Jack Levine (1915 - 2010)
Painter and printmaker Jack Levine was born to Lithuanian immigrant parents in Boston’s South End. His prodigious natural talent was accompanied by high disdain for pretense and hypocrisy wherever it might be found, which informed his staunch figurative style. At age fourteen, Levine began art studies under Denman Ross at Harvard University, and found employment in the Works Progress Administration’s Federal Arts program; two of his paintings from that era were exhibited at the Museum of Modern Art in 1936. The following year, another of his paintings was acquired by MOMA for its permanent collection, the first of many such acquisitions by leading American institutions, accompanied by important exhibitions of his work at galleries and museums on both sides of the Atlantic.
Social consciousness infused Levine’s work, with emphasis on such issues as civil rights in America, prison conditions in Spain, and the human condition in general. He died in New York City, where he had lived for many years.
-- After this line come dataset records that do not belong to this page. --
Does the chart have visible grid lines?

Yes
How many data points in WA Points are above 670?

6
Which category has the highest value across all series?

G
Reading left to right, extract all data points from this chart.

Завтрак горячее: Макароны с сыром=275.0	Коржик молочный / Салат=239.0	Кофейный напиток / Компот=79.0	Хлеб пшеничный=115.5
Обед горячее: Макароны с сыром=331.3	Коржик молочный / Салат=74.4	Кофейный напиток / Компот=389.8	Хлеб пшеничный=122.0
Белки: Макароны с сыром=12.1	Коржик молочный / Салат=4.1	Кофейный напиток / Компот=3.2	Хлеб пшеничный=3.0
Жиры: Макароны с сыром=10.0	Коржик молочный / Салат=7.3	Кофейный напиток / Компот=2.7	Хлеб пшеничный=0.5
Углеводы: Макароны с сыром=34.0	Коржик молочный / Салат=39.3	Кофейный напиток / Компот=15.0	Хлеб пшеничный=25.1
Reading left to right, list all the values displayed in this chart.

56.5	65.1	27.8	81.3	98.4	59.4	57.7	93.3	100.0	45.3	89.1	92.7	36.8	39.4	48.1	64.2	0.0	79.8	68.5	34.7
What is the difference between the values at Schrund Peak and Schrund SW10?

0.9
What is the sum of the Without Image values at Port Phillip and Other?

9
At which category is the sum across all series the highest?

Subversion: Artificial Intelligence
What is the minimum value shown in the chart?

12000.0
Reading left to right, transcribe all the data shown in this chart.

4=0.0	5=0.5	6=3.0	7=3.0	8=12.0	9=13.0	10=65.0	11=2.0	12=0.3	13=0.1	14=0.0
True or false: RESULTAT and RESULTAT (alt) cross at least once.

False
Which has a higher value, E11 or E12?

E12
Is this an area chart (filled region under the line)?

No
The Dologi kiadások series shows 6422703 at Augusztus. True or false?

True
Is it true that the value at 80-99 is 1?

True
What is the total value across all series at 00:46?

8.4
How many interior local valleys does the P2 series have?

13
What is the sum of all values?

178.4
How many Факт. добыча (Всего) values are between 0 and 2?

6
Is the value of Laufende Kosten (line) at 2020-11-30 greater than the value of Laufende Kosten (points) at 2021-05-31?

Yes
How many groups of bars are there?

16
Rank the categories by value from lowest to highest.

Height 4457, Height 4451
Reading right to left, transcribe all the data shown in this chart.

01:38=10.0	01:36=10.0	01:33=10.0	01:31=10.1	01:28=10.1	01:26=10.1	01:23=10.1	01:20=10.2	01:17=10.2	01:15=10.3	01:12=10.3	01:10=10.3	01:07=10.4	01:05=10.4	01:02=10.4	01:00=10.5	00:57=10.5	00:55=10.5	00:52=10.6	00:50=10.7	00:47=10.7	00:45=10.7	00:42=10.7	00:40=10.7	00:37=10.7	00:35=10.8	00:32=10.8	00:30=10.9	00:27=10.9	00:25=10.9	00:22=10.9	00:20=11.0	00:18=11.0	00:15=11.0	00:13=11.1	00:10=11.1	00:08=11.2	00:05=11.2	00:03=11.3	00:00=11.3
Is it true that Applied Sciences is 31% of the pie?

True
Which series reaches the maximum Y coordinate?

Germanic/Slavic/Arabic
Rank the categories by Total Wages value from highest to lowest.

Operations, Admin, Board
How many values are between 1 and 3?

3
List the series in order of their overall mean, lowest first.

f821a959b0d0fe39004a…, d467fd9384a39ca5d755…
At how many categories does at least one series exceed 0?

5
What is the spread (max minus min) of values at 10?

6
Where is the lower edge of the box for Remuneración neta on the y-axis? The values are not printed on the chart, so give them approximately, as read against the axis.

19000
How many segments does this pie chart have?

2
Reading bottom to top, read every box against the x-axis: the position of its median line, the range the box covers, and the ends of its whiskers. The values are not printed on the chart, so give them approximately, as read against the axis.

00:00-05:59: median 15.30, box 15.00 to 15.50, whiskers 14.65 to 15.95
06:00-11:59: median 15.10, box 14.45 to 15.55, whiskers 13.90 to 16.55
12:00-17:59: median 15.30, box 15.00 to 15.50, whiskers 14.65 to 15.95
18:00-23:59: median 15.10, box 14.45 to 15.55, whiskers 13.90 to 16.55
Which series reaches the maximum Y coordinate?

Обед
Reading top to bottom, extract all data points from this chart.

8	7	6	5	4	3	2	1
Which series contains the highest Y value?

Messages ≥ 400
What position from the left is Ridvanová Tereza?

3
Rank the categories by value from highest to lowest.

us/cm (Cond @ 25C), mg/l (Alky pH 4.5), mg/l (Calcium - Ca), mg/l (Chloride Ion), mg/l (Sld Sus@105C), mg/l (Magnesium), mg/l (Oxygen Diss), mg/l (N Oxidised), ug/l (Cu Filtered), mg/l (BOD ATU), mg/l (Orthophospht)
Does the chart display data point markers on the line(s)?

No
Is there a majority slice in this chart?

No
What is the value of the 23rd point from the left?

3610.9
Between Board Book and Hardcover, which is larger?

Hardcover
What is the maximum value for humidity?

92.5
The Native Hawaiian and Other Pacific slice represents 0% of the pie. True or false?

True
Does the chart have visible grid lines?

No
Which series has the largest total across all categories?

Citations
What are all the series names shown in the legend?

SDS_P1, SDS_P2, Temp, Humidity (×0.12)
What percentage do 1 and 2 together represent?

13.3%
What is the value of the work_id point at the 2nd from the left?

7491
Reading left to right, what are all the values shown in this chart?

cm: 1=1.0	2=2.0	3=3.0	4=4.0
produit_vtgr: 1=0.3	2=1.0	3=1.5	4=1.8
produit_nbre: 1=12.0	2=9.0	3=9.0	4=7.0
The End of the Weimar Republic
Etching & mezzotint on Rives, 1967; edition of 100. Image size 14½” x 29¾”; sheet size 22” x 29¾”. Published by A. Lublin, New York; printed by Emiliano Sorini, New York. Numbered 86/100 and signed in pencil by the artist in the lower margin. A fine impression in fine condition exceptiing minor creasing in the lower right-hand corner of the sheet. Prescott & Prescott 44.